No one knows for sure, but the lack of hard evidence has not stopped folks from repeating different versions of this story.
For example, Wait pulls out a yellowed newspaper clipping with a story about a psychic who knew it was true because she divined the image of a beautiful woman, obviously the queen, walking through the rose garden at the Edgecomb house. Wait notes her house does not have, nor has it ever had a rose garden.
A 1910 historical novel “A Royal Tragedy” spells out the plot to break Marie Antoinette out of jail, including a note containing details of the plot that were hidden in a bouquet of flowers. Unfortunately the plot was discovered.
The book says the scenes and incidents were taken from letters and manuscripts found in an old trunk in the garret of the Wait home. But the author says no manuscript or letters exist.
Another wonderful tale says Capt. Clough brought the Queen's Persian cat to Wiscasset, along with her royal baggage.
“The cat supposedly mated with Maine raccoons and that is the beginning of the Maine coon cat,” Wait said with a chuckle.
Some folks just show up at her house.
About 14 years ago, a woman from Texas parked in her driveway. She was obsessed with the tale — and she had proof, Wait said.
The Texas woman said she just knew that the official report that Marie Antoinette's son, Louis Joseph, the Dauphin, died at age 10 was bogus. The real story was how the Queen's supporters had spirited him away to Saint Dominique (now Haiti), then a rich French colony, where he grew up under the name of John James Audubon, America's first great painter of birds.

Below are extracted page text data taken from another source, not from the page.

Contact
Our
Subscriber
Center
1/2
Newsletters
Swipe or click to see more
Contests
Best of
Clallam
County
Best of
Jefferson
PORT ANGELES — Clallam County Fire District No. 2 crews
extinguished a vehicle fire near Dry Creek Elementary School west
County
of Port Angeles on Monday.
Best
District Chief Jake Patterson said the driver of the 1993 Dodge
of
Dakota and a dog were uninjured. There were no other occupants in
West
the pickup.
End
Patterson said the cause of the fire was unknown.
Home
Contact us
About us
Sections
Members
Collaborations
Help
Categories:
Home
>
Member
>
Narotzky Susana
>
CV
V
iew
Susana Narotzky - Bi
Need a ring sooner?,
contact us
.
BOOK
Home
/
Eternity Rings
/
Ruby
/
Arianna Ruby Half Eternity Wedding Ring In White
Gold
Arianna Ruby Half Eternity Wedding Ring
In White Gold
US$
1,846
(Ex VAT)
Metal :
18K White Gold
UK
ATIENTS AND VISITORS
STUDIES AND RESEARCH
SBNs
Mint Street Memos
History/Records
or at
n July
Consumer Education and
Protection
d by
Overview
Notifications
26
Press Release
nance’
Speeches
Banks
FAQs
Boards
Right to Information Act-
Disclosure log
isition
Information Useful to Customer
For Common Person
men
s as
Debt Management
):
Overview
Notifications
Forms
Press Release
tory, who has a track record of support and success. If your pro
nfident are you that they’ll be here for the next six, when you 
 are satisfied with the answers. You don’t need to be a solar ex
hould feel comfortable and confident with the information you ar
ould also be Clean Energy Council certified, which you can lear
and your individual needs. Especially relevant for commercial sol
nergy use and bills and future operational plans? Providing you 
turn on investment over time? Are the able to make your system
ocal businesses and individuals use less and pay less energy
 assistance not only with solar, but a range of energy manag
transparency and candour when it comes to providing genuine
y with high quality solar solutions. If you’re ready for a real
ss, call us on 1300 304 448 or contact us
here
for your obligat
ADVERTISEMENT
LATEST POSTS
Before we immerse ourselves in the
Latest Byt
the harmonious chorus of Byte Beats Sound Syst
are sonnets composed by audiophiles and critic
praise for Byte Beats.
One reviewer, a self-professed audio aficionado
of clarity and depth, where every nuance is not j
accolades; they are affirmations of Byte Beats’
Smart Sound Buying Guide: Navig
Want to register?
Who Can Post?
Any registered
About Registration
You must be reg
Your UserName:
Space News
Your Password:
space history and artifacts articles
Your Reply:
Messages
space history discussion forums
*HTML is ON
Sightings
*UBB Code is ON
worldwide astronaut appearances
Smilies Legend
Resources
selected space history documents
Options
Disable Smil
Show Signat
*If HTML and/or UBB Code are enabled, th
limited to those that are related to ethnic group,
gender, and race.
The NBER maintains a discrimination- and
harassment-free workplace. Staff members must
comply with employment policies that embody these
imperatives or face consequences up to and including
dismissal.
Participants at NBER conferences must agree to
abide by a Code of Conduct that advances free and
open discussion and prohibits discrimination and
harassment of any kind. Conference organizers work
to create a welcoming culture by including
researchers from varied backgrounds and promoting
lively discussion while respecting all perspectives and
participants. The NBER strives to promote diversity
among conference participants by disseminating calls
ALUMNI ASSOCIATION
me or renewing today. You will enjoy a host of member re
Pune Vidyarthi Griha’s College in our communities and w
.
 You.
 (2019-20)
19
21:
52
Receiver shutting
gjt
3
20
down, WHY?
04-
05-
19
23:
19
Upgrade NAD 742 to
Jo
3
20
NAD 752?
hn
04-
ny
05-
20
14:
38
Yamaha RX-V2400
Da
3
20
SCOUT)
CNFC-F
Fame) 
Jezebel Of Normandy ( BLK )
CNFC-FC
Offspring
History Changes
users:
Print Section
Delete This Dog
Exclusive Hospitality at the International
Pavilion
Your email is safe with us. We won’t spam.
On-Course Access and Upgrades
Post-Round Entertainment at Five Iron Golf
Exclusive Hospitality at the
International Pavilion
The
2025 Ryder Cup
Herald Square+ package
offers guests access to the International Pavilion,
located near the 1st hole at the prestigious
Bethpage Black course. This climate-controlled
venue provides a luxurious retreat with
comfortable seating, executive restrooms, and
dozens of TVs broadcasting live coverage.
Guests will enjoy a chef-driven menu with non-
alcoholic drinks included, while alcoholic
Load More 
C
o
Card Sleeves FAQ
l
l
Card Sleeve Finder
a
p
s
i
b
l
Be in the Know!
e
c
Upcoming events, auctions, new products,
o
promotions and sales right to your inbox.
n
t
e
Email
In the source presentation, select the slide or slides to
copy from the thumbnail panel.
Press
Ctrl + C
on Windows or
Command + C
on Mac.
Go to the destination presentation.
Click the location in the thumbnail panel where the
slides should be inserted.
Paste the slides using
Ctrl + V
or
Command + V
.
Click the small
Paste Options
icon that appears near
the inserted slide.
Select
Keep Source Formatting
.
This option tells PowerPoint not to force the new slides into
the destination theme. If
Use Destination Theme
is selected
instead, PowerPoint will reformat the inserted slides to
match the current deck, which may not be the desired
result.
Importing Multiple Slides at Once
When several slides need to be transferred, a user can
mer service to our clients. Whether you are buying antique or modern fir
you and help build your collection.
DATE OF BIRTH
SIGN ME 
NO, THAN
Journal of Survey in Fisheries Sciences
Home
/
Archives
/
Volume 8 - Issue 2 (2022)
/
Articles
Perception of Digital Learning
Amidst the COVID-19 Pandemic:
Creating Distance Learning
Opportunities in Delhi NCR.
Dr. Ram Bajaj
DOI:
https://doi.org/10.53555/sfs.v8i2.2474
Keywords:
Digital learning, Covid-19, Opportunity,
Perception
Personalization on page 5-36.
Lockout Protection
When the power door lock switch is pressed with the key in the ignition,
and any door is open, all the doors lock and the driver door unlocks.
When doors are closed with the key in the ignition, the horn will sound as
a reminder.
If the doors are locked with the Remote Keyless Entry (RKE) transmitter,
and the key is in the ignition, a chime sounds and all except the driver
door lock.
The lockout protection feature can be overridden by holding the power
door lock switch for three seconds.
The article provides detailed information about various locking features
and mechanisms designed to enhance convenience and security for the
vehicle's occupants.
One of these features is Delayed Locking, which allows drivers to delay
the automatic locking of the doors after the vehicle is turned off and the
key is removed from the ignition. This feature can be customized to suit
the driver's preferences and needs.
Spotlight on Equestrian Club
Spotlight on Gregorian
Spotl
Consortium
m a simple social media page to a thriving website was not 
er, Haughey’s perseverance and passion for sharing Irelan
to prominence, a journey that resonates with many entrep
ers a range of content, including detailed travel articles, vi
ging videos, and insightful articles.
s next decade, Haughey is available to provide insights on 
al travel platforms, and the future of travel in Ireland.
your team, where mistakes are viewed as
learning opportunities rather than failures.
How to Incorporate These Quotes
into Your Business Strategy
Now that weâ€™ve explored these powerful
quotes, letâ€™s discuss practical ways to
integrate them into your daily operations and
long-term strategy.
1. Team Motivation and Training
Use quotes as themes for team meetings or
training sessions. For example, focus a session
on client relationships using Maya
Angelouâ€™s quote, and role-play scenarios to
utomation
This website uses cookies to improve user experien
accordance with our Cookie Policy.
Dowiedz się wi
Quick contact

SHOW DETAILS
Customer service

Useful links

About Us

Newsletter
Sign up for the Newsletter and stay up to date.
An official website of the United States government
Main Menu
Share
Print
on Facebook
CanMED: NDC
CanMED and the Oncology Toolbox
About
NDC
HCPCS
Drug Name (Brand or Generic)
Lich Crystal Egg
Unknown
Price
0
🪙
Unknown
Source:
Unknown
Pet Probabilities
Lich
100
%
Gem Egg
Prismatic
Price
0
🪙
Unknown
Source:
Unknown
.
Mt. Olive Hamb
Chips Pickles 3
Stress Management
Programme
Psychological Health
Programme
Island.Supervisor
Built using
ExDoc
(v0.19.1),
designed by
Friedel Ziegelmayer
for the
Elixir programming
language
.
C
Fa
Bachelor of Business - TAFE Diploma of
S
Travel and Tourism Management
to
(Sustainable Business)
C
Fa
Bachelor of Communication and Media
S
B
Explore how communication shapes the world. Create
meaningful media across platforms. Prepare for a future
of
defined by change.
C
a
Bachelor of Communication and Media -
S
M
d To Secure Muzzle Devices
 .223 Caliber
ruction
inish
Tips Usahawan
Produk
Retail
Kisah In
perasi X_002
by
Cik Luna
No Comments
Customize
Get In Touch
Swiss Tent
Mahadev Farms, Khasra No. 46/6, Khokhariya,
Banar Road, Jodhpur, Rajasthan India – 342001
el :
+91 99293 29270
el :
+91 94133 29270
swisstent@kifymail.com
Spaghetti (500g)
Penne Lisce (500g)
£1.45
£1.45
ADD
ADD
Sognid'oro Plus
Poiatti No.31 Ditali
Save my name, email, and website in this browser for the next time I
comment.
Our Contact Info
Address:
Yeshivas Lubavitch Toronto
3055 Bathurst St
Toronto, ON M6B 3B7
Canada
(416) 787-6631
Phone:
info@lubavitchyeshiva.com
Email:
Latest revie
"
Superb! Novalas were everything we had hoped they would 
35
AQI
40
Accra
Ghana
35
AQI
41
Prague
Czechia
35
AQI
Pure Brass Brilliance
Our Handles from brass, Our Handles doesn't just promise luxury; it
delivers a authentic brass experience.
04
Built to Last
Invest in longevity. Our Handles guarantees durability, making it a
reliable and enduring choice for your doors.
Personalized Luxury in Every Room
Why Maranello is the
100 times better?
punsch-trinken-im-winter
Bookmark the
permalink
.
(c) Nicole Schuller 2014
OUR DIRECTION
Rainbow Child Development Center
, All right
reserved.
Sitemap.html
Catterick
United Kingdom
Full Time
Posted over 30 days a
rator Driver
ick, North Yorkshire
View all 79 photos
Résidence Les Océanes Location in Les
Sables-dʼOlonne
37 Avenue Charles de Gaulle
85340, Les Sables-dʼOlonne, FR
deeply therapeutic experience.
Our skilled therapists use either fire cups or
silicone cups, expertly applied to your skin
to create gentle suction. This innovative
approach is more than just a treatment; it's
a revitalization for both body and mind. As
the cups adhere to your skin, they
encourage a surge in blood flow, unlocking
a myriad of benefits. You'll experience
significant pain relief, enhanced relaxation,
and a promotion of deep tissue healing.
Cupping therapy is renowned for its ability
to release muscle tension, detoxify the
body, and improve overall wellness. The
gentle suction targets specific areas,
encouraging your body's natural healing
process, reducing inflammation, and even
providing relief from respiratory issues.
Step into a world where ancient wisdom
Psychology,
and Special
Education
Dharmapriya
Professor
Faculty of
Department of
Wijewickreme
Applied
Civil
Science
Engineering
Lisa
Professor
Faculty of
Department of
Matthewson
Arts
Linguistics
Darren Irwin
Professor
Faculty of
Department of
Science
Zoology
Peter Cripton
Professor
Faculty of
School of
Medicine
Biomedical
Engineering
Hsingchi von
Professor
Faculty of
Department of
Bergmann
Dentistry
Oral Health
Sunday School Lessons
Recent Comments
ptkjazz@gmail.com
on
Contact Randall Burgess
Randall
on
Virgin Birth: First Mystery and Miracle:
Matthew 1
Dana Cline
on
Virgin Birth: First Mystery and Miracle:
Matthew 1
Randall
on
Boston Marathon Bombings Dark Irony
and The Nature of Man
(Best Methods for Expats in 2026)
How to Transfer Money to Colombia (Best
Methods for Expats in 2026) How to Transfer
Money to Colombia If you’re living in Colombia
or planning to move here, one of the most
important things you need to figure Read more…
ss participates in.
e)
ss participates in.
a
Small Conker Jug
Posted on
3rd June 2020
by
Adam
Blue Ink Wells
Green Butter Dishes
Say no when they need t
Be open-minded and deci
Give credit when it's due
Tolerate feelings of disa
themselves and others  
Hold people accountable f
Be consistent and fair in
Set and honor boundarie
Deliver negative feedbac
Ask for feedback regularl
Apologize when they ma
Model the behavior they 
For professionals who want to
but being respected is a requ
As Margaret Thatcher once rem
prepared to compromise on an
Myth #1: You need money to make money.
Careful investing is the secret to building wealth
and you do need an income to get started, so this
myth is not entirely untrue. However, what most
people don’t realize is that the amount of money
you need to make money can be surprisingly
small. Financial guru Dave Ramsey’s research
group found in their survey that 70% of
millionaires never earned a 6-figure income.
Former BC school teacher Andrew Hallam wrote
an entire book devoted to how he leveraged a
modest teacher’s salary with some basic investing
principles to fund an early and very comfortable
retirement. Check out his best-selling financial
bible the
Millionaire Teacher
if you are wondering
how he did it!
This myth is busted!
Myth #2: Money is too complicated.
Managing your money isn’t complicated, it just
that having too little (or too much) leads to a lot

What made her believe this tale?
The woman said she knew the Dauphin was known to like to sketch and draw. And, she had a small print of a drawing, supposedly done by Audubon, of a dolphin.
“Dolphin — Dauphin? Get it? ” the woman asked Wait.
Other people have just barged into the house.
“One couple walked in while I was in the kitchen. I came to the front room and I asked them if I could help them, and they said no, they were fine,” she said.
Another tall tale from a visitor said the grounds are haunted by a ghostly woman clad in an a black cloak, the same garment worn by the queen when she knelt before the executioner. Of course, the historic record says she was wearing a white shift.
But maybe, it was not her cloak after all. Could it have been the black cloak worn by King Louis XVI as he walked to his doom?
No one knows for sure.
For Wait, these tales are a bonus that come with the privilege of living in one of Maine's legendary homes.
But she wouldn't change a thing. After all, mystery writers need characters and stories. And parts of the story can be found in the pages of her books.
Wait's latest book, “Threads of Evidence” a Mainely Needlepoint Mystery is due out Aug. 16.